ACTIVITY: Repeat the text of every row below word for word, leaving the pictures out of your answer.

(Rows in a dataset)
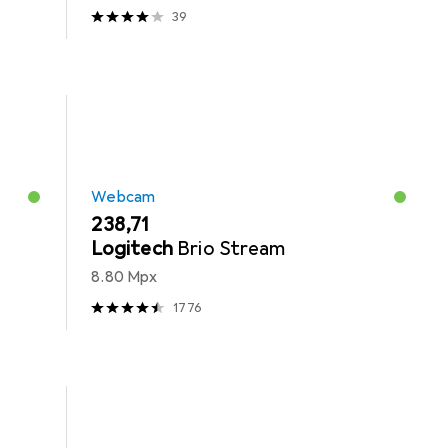
39
Webcam
EUR
238,71
Logitech
Brio Stream
8.80 Mpx
1776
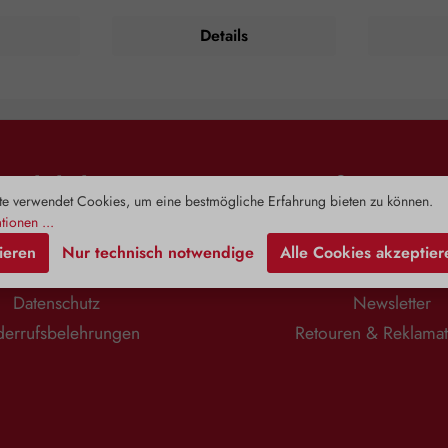
Nase entfernt. Atmen Sie die
natürlichen 
eruhigend
Synergie langsam und tief ein und
bis 4 wird
Details
ikum zur
aus. Diese Übung kann bis zu dreimal
Sonnenöle
r Haut
täglich wiederholt werden, solange
hinaus w
: Maximal 2
das Bedürfnis besteht. Oder Sie
verwen
 Salz für ein
verbreiten den Duft 20 Minuten lang
Austrocknung
im Raum. Zusammensetzung:
schmierig
therisches
Biologischer Raumduft, enthält
Hautt
Zusätze.
ätherische BIO Öle von Eukalyptus
Anspruchsvol
radiata, Lorbeer, Kardamom und
Ölige Haut,
Rechtliches
Information
Engelwurz. Inhaltsstoffe sind
Hautwirk
e verwendet Cookies, um eine bestmögliche Erfahrung bieten zu können.
natürlichen Ursprungs aus
straffend
biologischem Anbau, kontrolliert von
Anwendungs
tionen ...
Ecocert Greenlife F32600 Hinweise:
Waschen 
Impressum
Zahlung & Versa
ieren
Nur technisch notwendige
Alle Cookies akzeptier
Nicht bei Kindern unter 3 Jahren,
einmassieren. Zusammens
AGB
Kontaktformula
schwangeren oder stillenden Frauen
100 % natu
anwenden. Kann bei Verschlucken
Datenschutz
Newsletter
und Eindringen in die Atemwege
tödlich sein. Kann allergische
errufsbelehrungen
Retouren & Reklama
Hautreaktionen hervorrufen. Kühl
lagern. Außerhalb der Reichweite von
Kindern aufbewahren. Bei
Verschlucken: Sofort
Giftinformationszentrum oder Arzt
anrufen. Kein Erbrechen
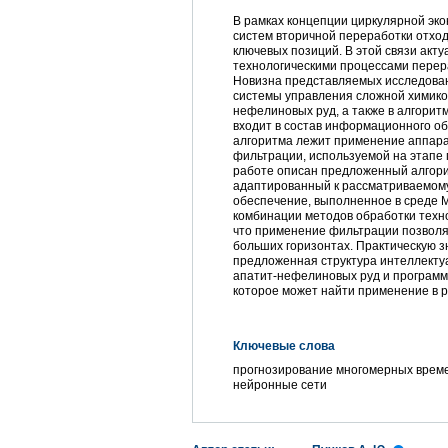
В рамках концепции циркулярной эко
систем вторичной переработки отход
ключевых позиций. В этой связи акт
технологическими процессами перер
Новизна представляемых исследован
системы управления сложной химико
нефелиновых руд, а также в алгорит
входит в состав информационного о
алгоритма лежит применение аппара
фильтрации, используемой на этапе 
работе описан предложенный алгори
адаптированный к рассматриваемому
обеспечение, выполненное в среде 
комбинации методов обработки техн
что применение фильтрации позволяе
больших горизонтах. Практическую з
предложенная структура интеллекту
апатит-нефелиновых руд и программ
которое может найти применение в 
Ключевые слова
прогнозирование многомерных време
нейронные сети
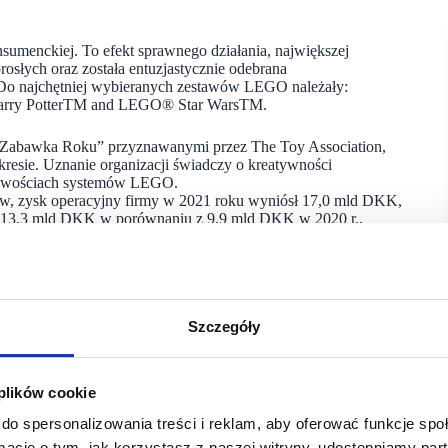
menckiej. To efekt sprawnego działania, największej
dorosłych oraz została entuzjastycznie odebrana
Do najchętniej wybieranych zestawów LEGO należały:
rry PotterTM and LEGO® Star WarsTM.
„Zabawka Roku” przyznawanymi przez The Toy Association,
esie. Uznanie organizacji świadczy o kreatywności
liwościach systemów LEGO.
ów, zysk operacyjny firmy w 2021 roku wyniósł 17,0 mld DKK,
iom 13,3 mld DKK w porównaniu z 9,9 mld DKK w 2020 r.,
mld DKK.
akie jak satysfakcja konsumentów (NPS) i zaangażowanie
h.
Szczegóły
nowacje produktowe, jak również wzmacniać kanały sprzedaży
 cyfryzację i zrównoważony rozwój, aby przyśpieszyć wzrost –
 plików cookie
tycji, które zrealizowaliśmy przez ostatnie trzy lata:
enia oferty detalicznej oraz zwiększenia wydajności globalnej
do spersonalizowania treści i reklam, aby oferować funkcje sp
budżetów przeznaczonych na realizację tych priorytetów, co jest
ormacje o tym, jak korzystasz z naszej witryny, udostępniamy p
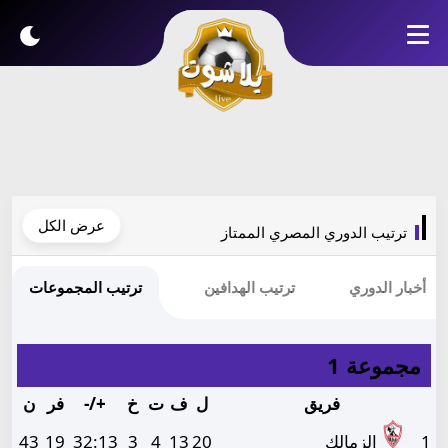
عرض الكل
ترتيب الدوري المصري الممتاز
أخبار الدوري
ترتيب الهدافين
ترتيب المجموعات
مجموعة 1
فريق
ل
ف
ت
خ
+/-
فر
ن
1
الزمالك
20
13
4
3
13
:
32
19
43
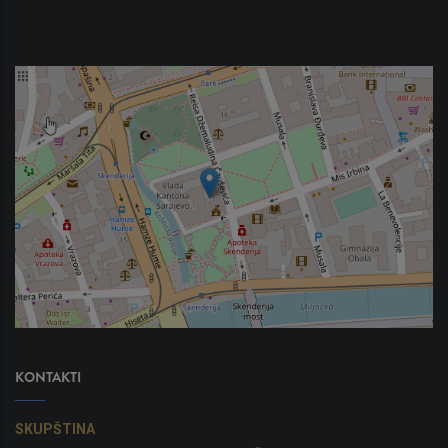
KONTAKTI
SKUPŠTINA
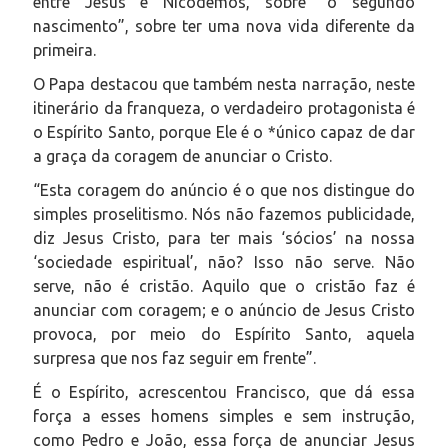
entre Jesus e Nicodemos, sobre “o segundo
nascimento”, sobre ter uma nova vida diferente da
primeira.
O Papa destacou que também nesta narração, neste
itinerário da franqueza, o verdadeiro protagonista é
o Espírito Santo, porque Ele é o *único capaz de dar
a graça da coragem de anunciar o Cristo.
“Esta coragem do anúncio é o que nos distingue do
simples proselitismo. Nós não fazemos publicidade,
diz Jesus Cristo, para ter mais ‘sócios’ na nossa
‘sociedade espiritual’, não? Isso não serve. Não
serve, não é cristão. Aquilo que o cristão faz é
anunciar com coragem; e o anúncio de Jesus Cristo
provoca, por meio do Espírito Santo, aquela
surpresa que nos faz seguir em frente”.
É o Espírito, acrescentou Francisco, que dá essa
força a esses homens simples e sem instrução,
como Pedro e João, essa força de anunciar Jesus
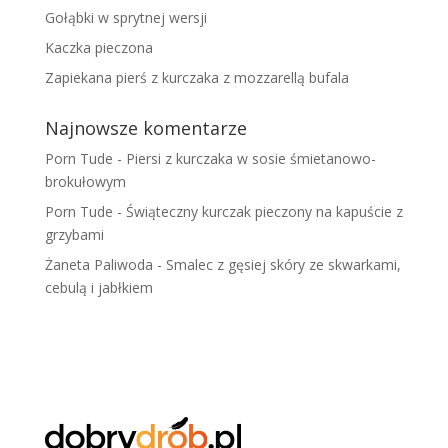
Gołąbki w sprytnej wersji
Kaczka pieczona
Zapiekana pierś z kurczaka z mozzarellą bufala
Najnowsze komentarze
Porn Tude
-
Piersi z kurczaka w sosie śmietanowo-
brokułowym
Porn Tude
-
Świąteczny kurczak pieczony na kapuście z
grzybami
Żaneta Paliwoda
-
Smalec z gęsiej skóry ze skwarkami,
cebulą i jabłkiem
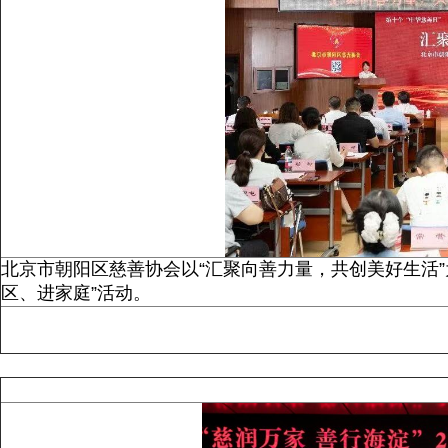
北京市朝阳区慈善协会以“汇聚向善力量，共创美好生活
区、进家庭”活动。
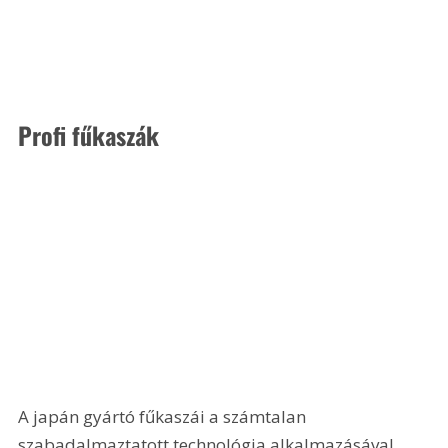
Profi fűkaszák
A japán gyártó fűkaszái a számtalan 
szabadalmaztatott technológia alkalmazásával 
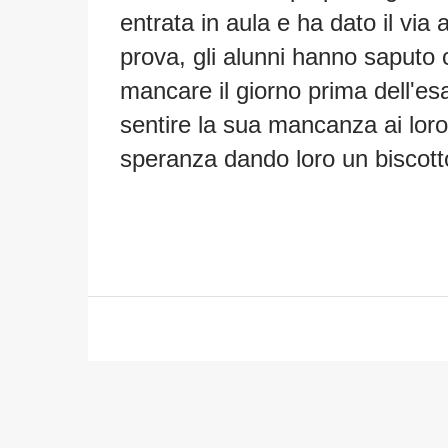
entrata in aula e ha dato il via a
prova, gli alunni hanno saputo
mancare il giorno prima dell'es
sentire la sua mancanza ai loro
speranza dando loro un biscott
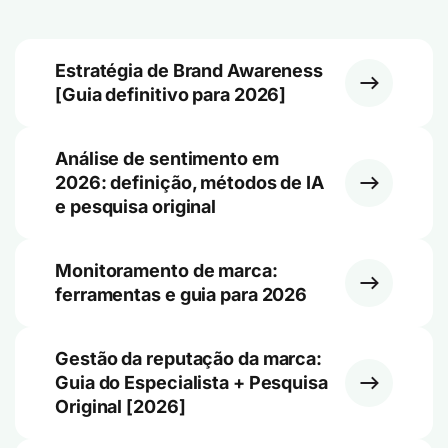
Estratégia de Brand Awareness
[Guia definitivo para 2026]
Análise de sentimento em
2026: definição, métodos de IA
e pesquisa original
Monitoramento de marca:
ferramentas e guia para 2026
Gestão da reputação da marca:
Guia do Especialista + Pesquisa
Original [2026]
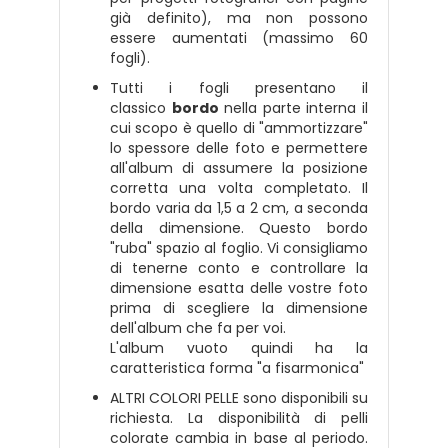
già definito), ma non possono
essere aumentati (massimo 60
fogli).
Tutti i fogli presentano il
classico
bordo
nella parte interna il
cui scopo è quello di "ammortizzare"
lo spessore delle foto e permettere
all'album di assumere la posizione
corretta una volta completato. Il
bordo varia da 1,5 a 2 cm, a seconda
della dimensione. Questo bordo
"ruba" spazio al foglio. Vi consigliamo
di tenerne conto e controllare la
dimensione esatta delle vostre foto
prima di scegliere la dimensione
dell'album che fa per voi.
L'album vuoto quindi ha la
caratteristica forma "a fisarmonica"
ALTRI COLORI PELLE sono disponibili su
richiesta. La disponibilità di pelli
colorate cambia in base al periodo.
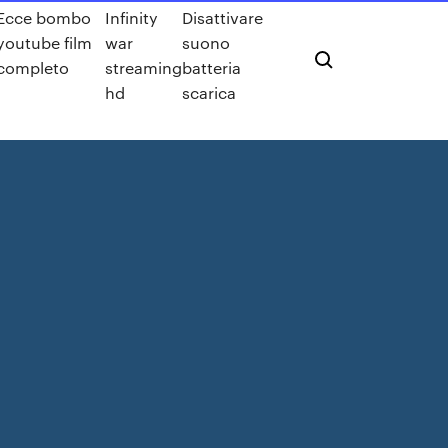
Ecce bombo
Infinity
Disattivare
youtube film
war
suono
completo
streaming
batteria
hd
scarica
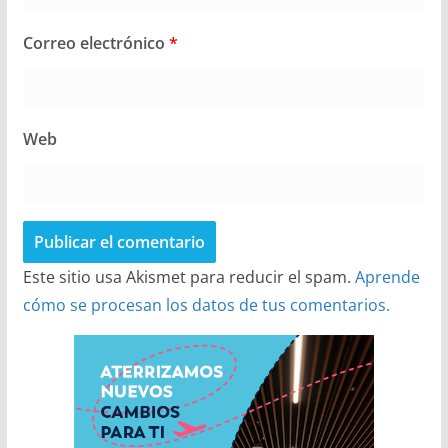
Correo electrónico
*
Web
Este sitio usa Akismet para reducir el spam.
Aprende
cómo se procesan los datos de tus comentarios.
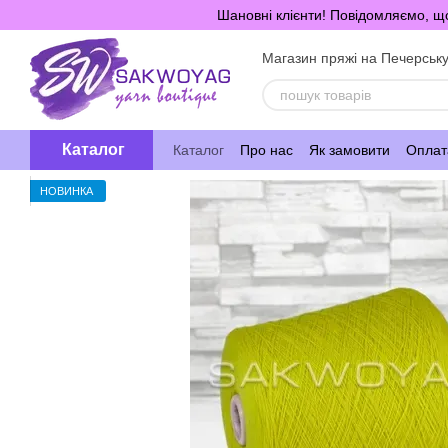
Перейти до основного контенту
Шановні клієнти! Повідомляємо, що
Магазин пряжі на Печерськ
Каталог
Каталог
Про нас
Як замовити
Оплата
НОВИНКА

PROBLEM SOLUTION:
39
Webcam
EUR
238,71
Logitech
Brio Stream
8.80 Mpx
1776
Nase entfernt. Atmen Sie die
natürlichen 
eruhigend
Synergie langsam und tief ein und
bis 4 wird
Details
ikum zur
aus. Diese Übung kann bis zu dreimal
Sonnenöle
r Haut
täglich wiederholt werden, solange
hinaus w
: Maximal 2
das Bedürfnis besteht. Oder Sie
verwen
 Salz für ein
verbreiten den Duft 20 Minuten lang
Austrocknung
im Raum. Zusammensetzung:
schmierig
therisches
Biologischer Raumduft, enthält
Hautt
Zusätze.
ätherische BIO Öle von Eukalyptus
Anspruchsvol
radiata, Lorbeer, Kardamom und
Ölige Haut,
Rechtliches
Information
Engelwurz. Inhaltsstoffe sind
Hautwirk
e verwendet Cookies, um eine bestmögliche Erfahrung bieten zu können.
natürlichen Ursprungs aus
straffend
biologischem Anbau, kontrolliert von
Anwendungs
tionen ...
Ecocert Greenlife F32600 Hinweise:
Waschen 
Impressum
Zahlung & Versa
ieren
Nur technisch notwendige
Alle Cookies akzeptier
Nicht bei Kindern unter 3 Jahren,
einmassieren. Zusammens
AGB
Kontaktformula
schwangeren oder stillenden Frauen
100 % natu
anwenden. Kann bei Verschlucken
Datenschutz
Newsletter
und Eindringen in die Atemwege
tödlich sein. Kann allergische
errufsbelehrungen
Retouren & Reklama
Hautreaktionen hervorrufen. Kühl
lagern. Außerhalb der Reichweite von
Kindern aufbewahren. Bei
Verschlucken: Sofort
Giftinformationszentrum oder Arzt
anrufen. Kein Erbrechen
В рамках концепции циркулярной эко
систем вторичной переработки отход
ключевых позиций. В этой связи акт
технологическими процессами перер
Новизна представляемых исследован
системы управления сложной химико
нефелиновых руд, а также в алгорит
входит в состав информационного о
алгоритма лежит применение аппара
фильтрации, используемой на этапе 
работе описан предложенный алгори
адаптированный к рассматриваемому
обеспечение, выполненное в среде 
комбинации методов обработки техн
что применение фильтрации позволяе
больших горизонтах. Практическую з
предложенная структура интеллекту
апатит-нефелиновых руд и программ
которое может найти применение в 
Ключевые слова
прогнозирование многомерных време
нейронные сети
menckiej. To efekt sprawnego działania, największej
dorosłych oraz została entuzjastycznie odebrana
Do najchętniej wybieranych zestawów LEGO należały:
rry PotterTM and LEGO® Star WarsTM.
„Zabawka Roku” przyznawanymi przez The Toy Association,
esie. Uznanie organizacji świadczy o kreatywności
liwościach systemów LEGO.
ów, zysk operacyjny firmy w 2021 roku wyniósł 17,0 mld DKK,
iom 13,3 mld DKK w porównaniu z 9,9 mld DKK w 2020 r.,
mld DKK.
akie jak satysfakcja konsumentów (NPS) i zaangażowanie
h.
Szczegóły
nowacje produktowe, jak również wzmacniać kanały sprzedaży
 cyfryzację i zrównoważony rozwój, aby przyśpieszyć wzrost –
 plików cookie
tycji, które zrealizowaliśmy przez ostatnie trzy lata:
enia oferty detalicznej oraz zwiększenia wydajności globalnej
do spersonalizowania treści i reklam, aby oferować funkcje sp
budżetów przeznaczonych na realizację tych priorytetów, co jest
ormacje o tym, jak korzystasz z naszej witryny, udostępniamy p
عرض الكل
ترتيب الدوري المصري الممتاز
أخبار الدوري
ترتيب الهدافين
ترتيب المجموعات
مجموعة 1
فريق
ل
ف
ت
خ
+/-
فر
ن
1
الزمالك
20
13
4
3
13
:
32
19
43
KONTAKTI
SKUPŠTINA
entre Jesus e Nicodemos, sobre “o segundo
nascimento”, sobre ter uma nova vida diferente da
primeira.
O Papa destacou que também nesta narração, neste
itinerário da franqueza, o verdadeiro protagonista é
o Espírito Santo, porque Ele é o *único capaz de dar
a graça da coragem de anunciar o Cristo.
“Esta coragem do anúncio é o que nos distingue do
simples proselitismo. Nós não fazemos publicidade,
diz Jesus Cristo, para ter mais ‘sócios’ na nossa
‘sociedade espiritual’, não? Isso não serve. Não
serve, não é cristão. Aquilo que o cristão faz é
anunciar com coragem; e o anúncio de Jesus Cristo
provoca, por meio do Espírito Santo, aquela
surpresa que nos faz seguir em frente”.
É o Espírito, acrescentou Francisco, que dá essa
força a esses homens simples e sem instrução,
como Pedro e João, essa força de anunciar Jesus
Gołąbki w sprytnej wersji
Kaczka pieczona
Zapiekana pierś z kurczaka z mozzarellą bufala
Najnowsze komentarze
Porn Tude
-
Piersi z kurczaka w sosie śmietanowo-
brokułowym
Porn Tude
-
Świąteczny kurczak pieczony na kapuście z
grzybami
Żaneta Paliwoda
-
Smalec z gęsiej skóry ze skwarkami,
cebulą i jabłkiem
北京市朝阳区慈善协会以“汇聚向善力量，共创美好生活
区、进家庭”活动。
Profi fűkaszák
A japán gyártó fűkaszái a számtalan 
szabadalmaztatott technológia alkalmazásával 
entrata in aula e ha dato il via a
prova, gli alunni hanno saputo
mancare il giorno prima dell'es
sentire la sua mancanza ai loro
speranza dando loro un biscott
Estratégia de Brand Awareness
[Guia definitivo para 2026]
Análise de sentimento em
2026: definição, métodos de IA
e pesquisa original
Monitoramento de marca:
ferramentas e guia para 2026
Gestão da reputação da marca:
Guia do Especialista + Pesquisa
Original [2026]
già definito), ma non possono
essere aumentati (massimo 60
fogli).
Tutti i fogli presentano il
classico
bordo
nella parte interna il
cui scopo è quello di "ammortizzare"
lo spessore delle foto e permettere
all'album di assumere la posizione
corretta una volta completato. Il
bordo varia da 1,5 a 2 cm, a seconda
della dimensione. Questo bordo
"ruba" spazio al foglio. Vi consigliamo
di tenerne conto e controllare la
dimensione esatta delle vostre foto
prima di scegliere la dimensione
dell'album che fa per voi.
L'album vuoto quindi ha la
caratteristica forma "a fisarmonica"
ALTRI COLORI PELLE sono disponibili su
richiesta. La disponibilità di pelli
colorate cambia in base al periodo.
Ecce bombo
Infinity
Disattivare
youtube film
war
suono
completo
streaming
batteria
hd
scarica
Correo electrónico
*
Web
Este sitio usa Akismet para reducir el spam.
Aprende
cómo se procesan los datos de tus comentarios.
Перейти до основного контенту
Шановні клієнти! Повідомляємо, що
Магазин пряжі на Печерськ
Каталог
Каталог
Про нас
Як замовити
Оплата
НОВИНКА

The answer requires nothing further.